= Abbas Koty =

Abbas Koty Yacoub (1952-22 October 1993) was a Chadian political figure and rebel leader.

== Life ==
Abbas Koty was born in 1952, he belonged to the Zaghawa Kobé tribe and his family was linked to the Sultan of Iriba. Koty was Director of the Military Cabinet under Head of State Goukouni Oueddei from 1979 to June 1982, when Oueddei was ousted by Hissène Habré. He then went into exile in Nigeria. Although opposed to Habré, he returned to Chad in 1985 as part of a policy of national reconciliation, and in 1986 he was named chargé d'affaires to Sudan, serving there until 1988.

Koty then joined the rebel 1 April Movement and became a member of its Political Bureau, virtually transforming into the organization’s number two behind Idriss Déby.
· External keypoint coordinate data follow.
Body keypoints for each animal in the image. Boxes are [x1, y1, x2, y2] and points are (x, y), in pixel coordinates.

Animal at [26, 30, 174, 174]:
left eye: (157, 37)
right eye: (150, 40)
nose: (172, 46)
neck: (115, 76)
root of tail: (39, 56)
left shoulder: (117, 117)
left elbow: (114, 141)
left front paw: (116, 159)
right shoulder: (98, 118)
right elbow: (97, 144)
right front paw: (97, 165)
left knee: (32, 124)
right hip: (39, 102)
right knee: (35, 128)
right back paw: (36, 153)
Subsequently, the 1 April Movement will join two other rebel groups, the Chadian National Salvation Movement (MOSONAT) led by Bada Abbas Maldoum, and the Chadian Armed Forces-Popular Revolutionary Movement (FAT/MRP) led by Hissein Dassert, to establish the Patriotic Salvation Movement (MPS). After it seized power in Chad in December 1990, he was promoted to colonel and became army chief of staff. In May 1991 he was appointed to the government as Minister of Defense, Veterans, and War Victims; in December 1991 he was moved to the position of Minister of Public Works and Transport. At an MPS party congress, Koty was elected to the party's Executive Committee and was placed in charge of defense and security.
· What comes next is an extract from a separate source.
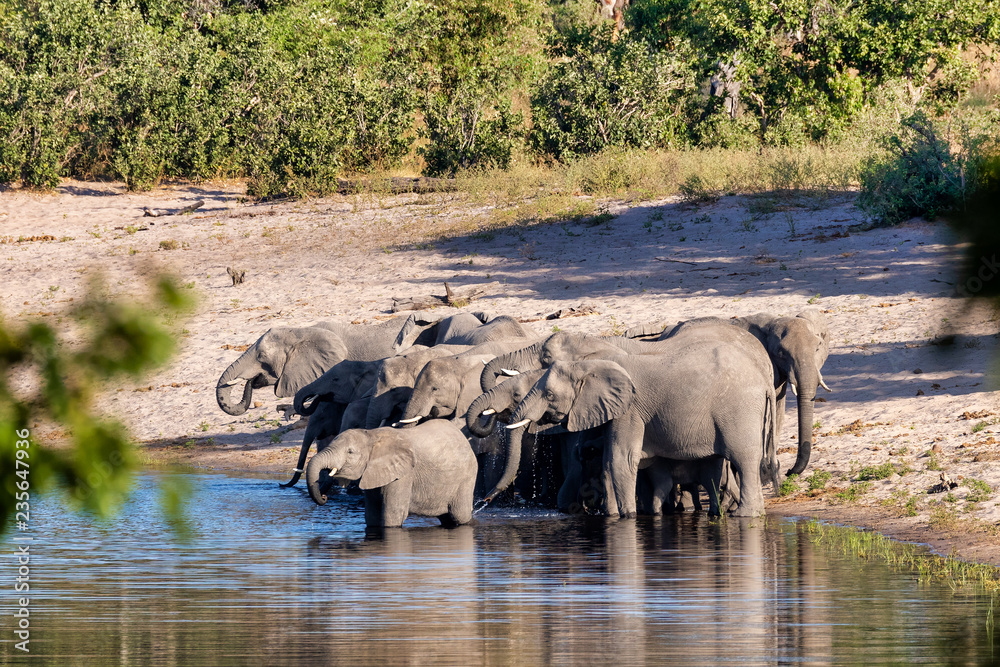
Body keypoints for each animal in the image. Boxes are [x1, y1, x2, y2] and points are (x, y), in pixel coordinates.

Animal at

On 18 June 1992 it was announced that a coup plot being organized by Koty had been thwarted. Koty fled into exile in Cameroon, where he was one of the founders of the National Committee for Recovery (CNR) on 21 June. In November 1992, he was elected as the group's president. Unlike the MPS, which had a more secularist inclination, the CNR had a strong Islamist orientation.

On 15 August 1993 he signed a peace agreement with the government in Tripoli, Libya, and subsequently returned to Chad. On 16 October he signed a further agreement with the government, providing for the transformation of the CNR into a political party, as well as the integration of group's fighters into the army. On 22 October, however, Koty was shot and killed in N'Djamena by security forces. According to the government, he had been plotting a coup and had resisted arrest, but the CNR denied this and said that he was killed because Déby perceived him as a threat due to his popularity. A U.S. State Department human rights report also cast doubt on the official account, alleging that there was "strong evidence that this was a political killing". After his death, the leadership of the CNR fell to his brother Hissein Koty, who announced the armed struggle.